— Goal of the exercise —
Each line of the data below holding the word "listed" must be copied.

Records excerpted from a collection
▬▬▬▬▬▬▬▬▬▬

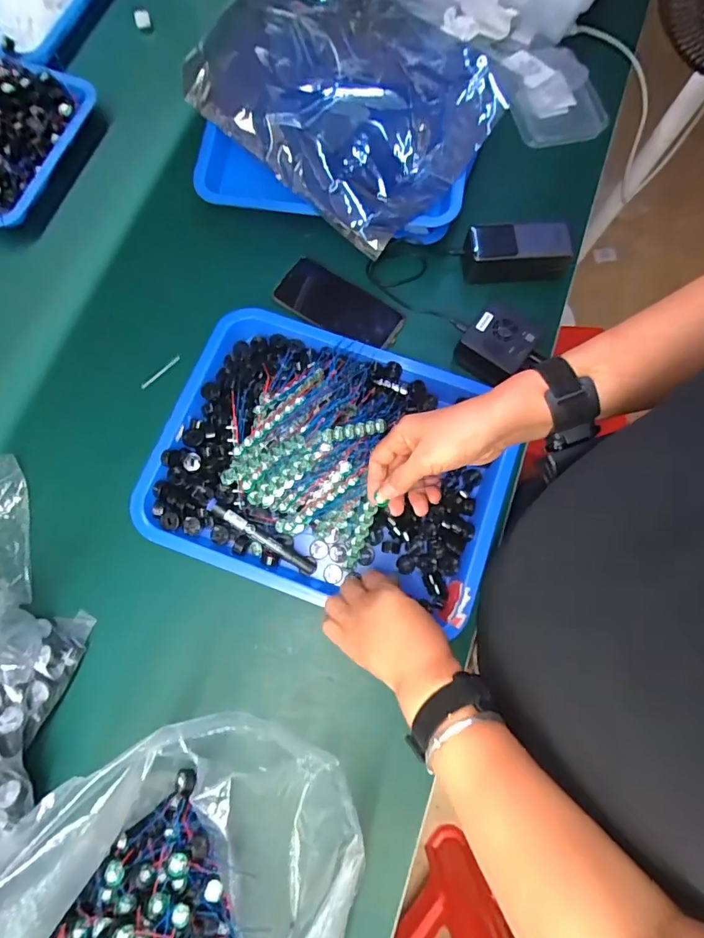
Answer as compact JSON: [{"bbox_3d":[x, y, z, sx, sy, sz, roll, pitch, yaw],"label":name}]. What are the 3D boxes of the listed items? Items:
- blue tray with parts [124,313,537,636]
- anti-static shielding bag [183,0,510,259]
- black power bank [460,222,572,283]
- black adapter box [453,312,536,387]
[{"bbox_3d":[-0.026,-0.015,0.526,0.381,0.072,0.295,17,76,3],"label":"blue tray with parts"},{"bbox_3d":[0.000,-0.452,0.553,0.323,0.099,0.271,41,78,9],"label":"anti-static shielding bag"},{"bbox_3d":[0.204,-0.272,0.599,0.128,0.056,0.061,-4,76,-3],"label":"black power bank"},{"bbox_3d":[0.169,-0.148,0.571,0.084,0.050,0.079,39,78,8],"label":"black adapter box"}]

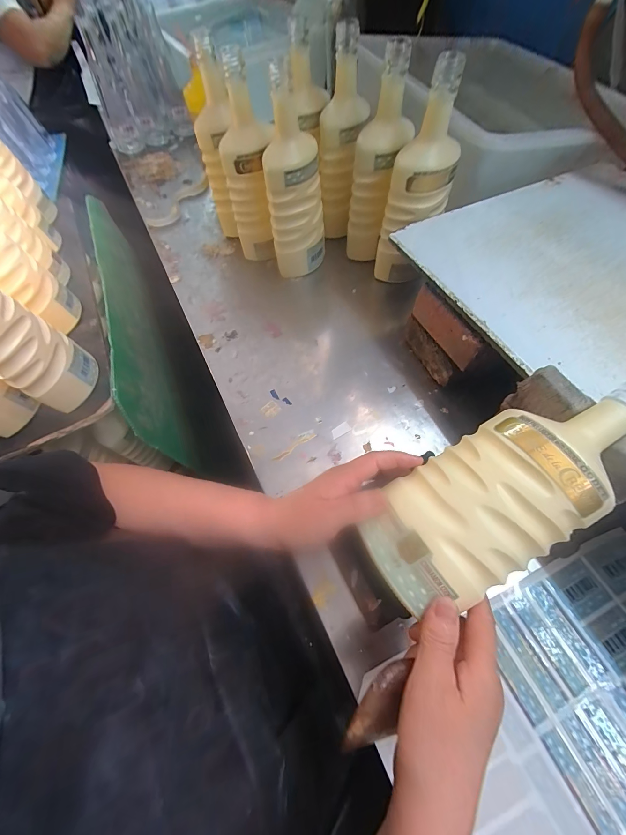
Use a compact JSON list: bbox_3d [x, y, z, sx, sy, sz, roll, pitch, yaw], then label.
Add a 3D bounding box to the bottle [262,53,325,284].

▬▬▬▬▬▬▬▬▬▬

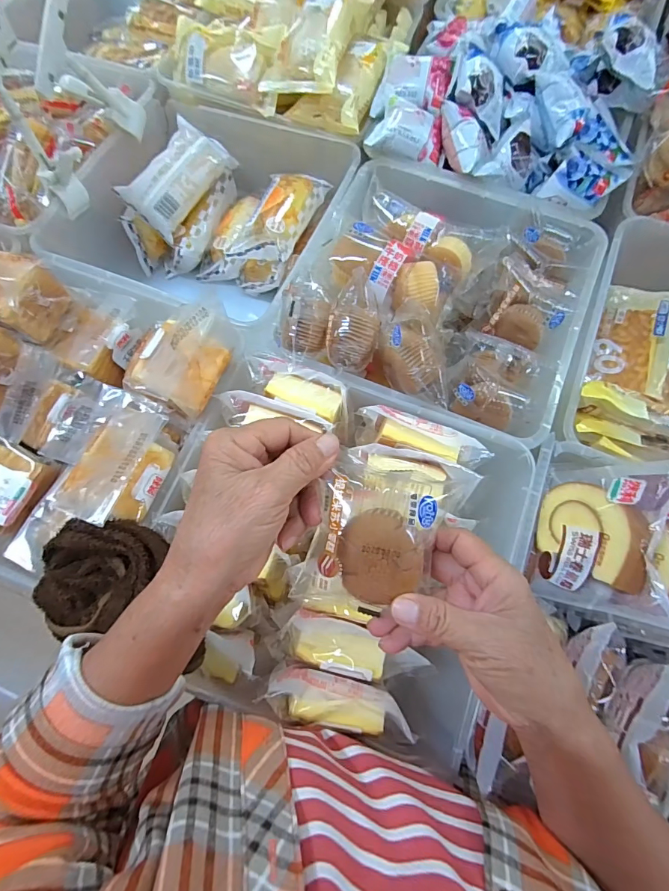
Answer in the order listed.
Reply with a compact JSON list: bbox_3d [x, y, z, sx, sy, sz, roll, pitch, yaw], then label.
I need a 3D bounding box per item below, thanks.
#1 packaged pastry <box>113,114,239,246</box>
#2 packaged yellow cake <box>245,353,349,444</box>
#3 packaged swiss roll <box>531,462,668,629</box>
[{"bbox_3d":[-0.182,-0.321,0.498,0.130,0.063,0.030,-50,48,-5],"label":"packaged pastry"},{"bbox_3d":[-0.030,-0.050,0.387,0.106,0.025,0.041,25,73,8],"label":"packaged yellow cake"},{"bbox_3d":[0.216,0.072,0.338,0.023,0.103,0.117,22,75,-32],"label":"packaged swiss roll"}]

▬▬▬▬▬▬▬▬▬▬

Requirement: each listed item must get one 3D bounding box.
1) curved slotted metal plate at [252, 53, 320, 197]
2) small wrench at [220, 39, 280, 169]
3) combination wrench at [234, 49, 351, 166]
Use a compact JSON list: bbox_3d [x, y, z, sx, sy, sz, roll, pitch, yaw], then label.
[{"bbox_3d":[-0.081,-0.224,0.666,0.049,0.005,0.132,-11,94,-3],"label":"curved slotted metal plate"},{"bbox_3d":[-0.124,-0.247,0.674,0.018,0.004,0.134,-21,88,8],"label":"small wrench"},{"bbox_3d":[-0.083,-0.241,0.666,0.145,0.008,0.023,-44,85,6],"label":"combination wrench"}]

▬▬▬▬▬▬▬▬▬▬

— Exercise answer —
Answer as compact JSON: [{"bbox_3d":[x, y, z, sx, sy, sz, roll, pitch, yaw],"label":name}]. What are the 3D boxes of the listed items? Items:
Answer in the order listed.
Requirement: each listed item must get one 3D bounding box.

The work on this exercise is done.